== WHAT TO PRODUCE ==
In the entries below, find the line with "Förbättra testtäckning" and the line with "testfall, vilket gör". Return those two lines and all lines between them, exactly.

== DATA SUPPLIED ==
--- START ---
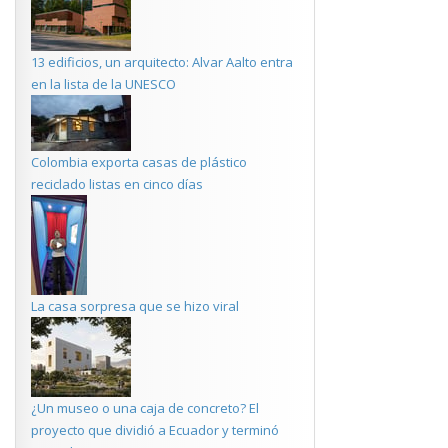
13 edificios, un arquitecto: Alvar Aalto entra
en la lista de la UNESCO
Colombia exporta casas de plástico
reciclado listas en cinco días
La casa sorpresa que se hizo viral
¿Un museo o una caja de concreto? El
proyecto que dividió a Ecuador y terminó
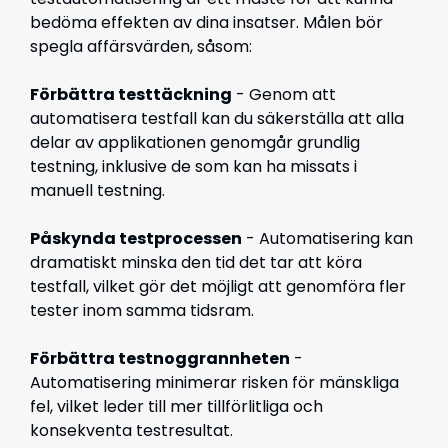
bedöma effekten av dina insatser. Målen bör
spegla affärsvärden, såsom:
Förbättra testtäckning
- Genom att
automatisera testfall kan du säkerställa att alla
delar av applikationen genomgår grundlig
testning, inklusive de som kan ha missats i
manuell testning.
Påskynda testprocessen
- Automatisering kan
dramatiskt minska den tid det tar att köra
testfall, vilket gör det möjligt att genomföra fler
tester inom samma tidsram.
Förbättra testnoggrannheten
-
Automatisering minimerar risken för mänskliga
fel, vilket leder till mer tillförlitliga och
konsekventa testresultat.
--- END ---
== FINISHED TASK ==
Förbättra testtäckning
- Genom att
automatisera testfall kan du säkerställa att alla
delar av applikationen genomgår grundlig
testning, inklusive de som kan ha missats i
manuell testning.
Påskynda testprocessen
- Automatisering kan
dramatiskt minska den tid det tar att köra
testfall, vilket gör det möjligt att genomföra fler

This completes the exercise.